In the table below, some conventions have been followed.
· AGT – refers to elevated guideway systems with small-profile stock, usually with rubber-tired trains. Some but not all of these operate "driverless."
· RRT – refers to rail rapid transit ("heavy rail" transit), a full-scale subway or metro.
· LRT – refers to light rail transit. This typically operates in a variety of alignments, including streets, but is capable of operating in trains, and usually includes well-defined passenger stations or transit stops, perhaps with prepaid or other more specialized types of fare collection.
· Streetcar LRT – refers to a more traditional streetcar operation with tracks built in roadways, usually with onboard collection of fares and without single-person operation of multiple-car trains.
· Monorail – refers to both suspended and straddle-beam type monorail transit systems.

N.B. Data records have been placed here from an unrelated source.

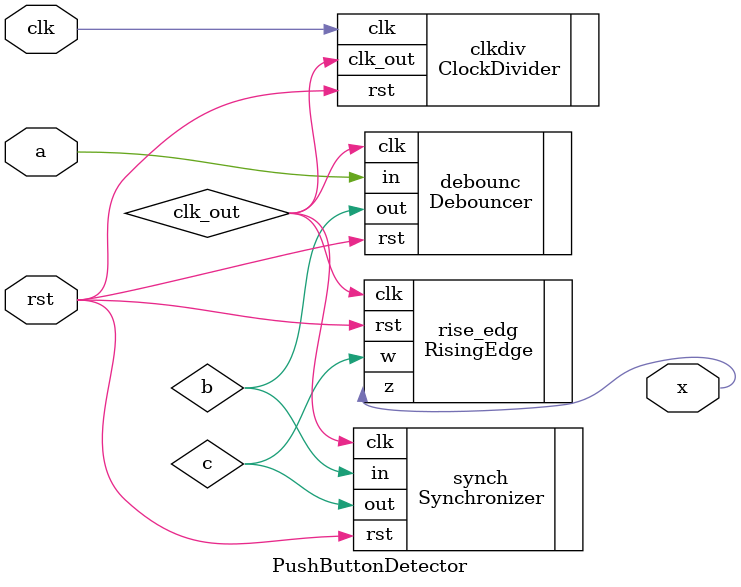
<source format=v>
module PushButtonDetector (
    input  a,
    clk,
    rst,
    output x
);
  wire b, c, clk_out;
  ClockDivider #(500_000) clkdiv (
      .clk(clk),
      .rst(rst),
      .clk_out(clk_out)
  );
  Debouncer debounc (
      .clk(clk_out),
      .rst(rst),
      .in (a),
      .out(b)
  );
  Synchronizer synch (
      .clk(clk_out),
      .rst(rst),
      .in (b),
      .out(c)
  );
  RisingEdge rise_edg (
      .clk(clk_out),
      .rst(rst),
      .w  (c),
      .z  (x)
  );
endmodule

</source>
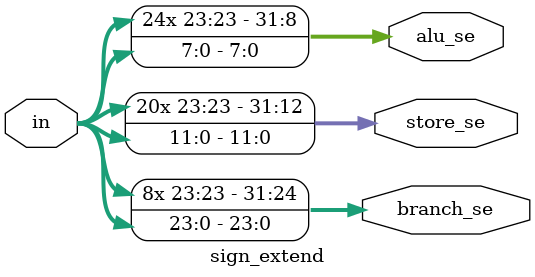
<source format=v>
`timescale 1ns / 1ps
module sign_extend(
		input [23:0] in,  //immediate field 
		output [31:0] branch_se, //branch sign extended field
		output [31:0] store_se,  // load/store sign extended field
		output [31:0] alu_se     // alu sign extended field
				   );
  
  assign branch_se = {{8{in[23]}},in}; //{2'h00,in};
  assign store_se = {{20{in[23]}},in[11:0]}; //{5'h00000,in[11:0]};
  assign alu_se = {{24{in[23]}},in[7:0]}; //{6'h0000000,in[7:0]};

endmodule

</source>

Comparative O&M Cost: Various Transit Guidedway Modes in Japan and the USA
Clearly, the tabulation of actual O&M costs above offers no evidence whatsoever that monorails, automated or not, or any other totally automated systems, have operating and maintenance costs per passenger-mile significantly lower than "manual" (non-automated) systems, including light rail, light rail-streetcar, and standard rail rapid transit. This suggests that automation actually yields little to no significant cost savings or advantage in urban transport systems. (As we have previously noted, however, automated operation may provide an operational advantage on totally grade-separated systems, although that itself is somewhat subject to debate.)
From the standpoint of urban transport economics, there are some important facts to keep in mind. First, most Japanese transport systems carry a higher density of traffic than their American counterparts.
Many people believe that the higher a system's traffic density, the lower is O&M expense per passenger-km/passenger-mile. This is not necessarily true.
Tokyo's "Eidan" subway system carries an enormous traffic density, and the cost of operating the necessary facilities is actually higher than the facilities necessary for Salt Lake City's traffic density. Since the "Eidan" system collects more than $0.25 per mile from each passenger in fares, it earns an operating surplus, or "profit".
Second, and most important: Many people believe that monorails have an inherent ability to operate without subsidy. This is not supported by real performance data. in order to operate without subsidy, a transport operator must be able to collect more per mile from each passenger in fares than it costs to transport each passenger. This is a function of the overall economic environment, not the mode.
For example, in San Francisco, BART (which must compete with an extensive and highly subsidized and high-quality freeway network) requires subsidy. in Hakodate, Japan, by contrast, the streetcars do not require subsidy. But it costs BART $0.26 per passenger-mile to operate, while it costs Hakodate $0.92 to operate. How can this be?
The answer to this puzzle is simple: BART is not able to collect $0.26 per mile from each passenger, but Hakodate is able to collect more than $0.92 per mile from each passenger.
Bottom line: A comparison of various standard rail transit modes, including LRT, with monorails, AGT, and other "gadget" modes indicates that neither monorails, automated or not, nor other automated "high-tech" modes, offer perceptible operating and maintenance cost advantages compared to standard rail transit modes. Automation may have advantages, but, if so, they are probably more operational than financial.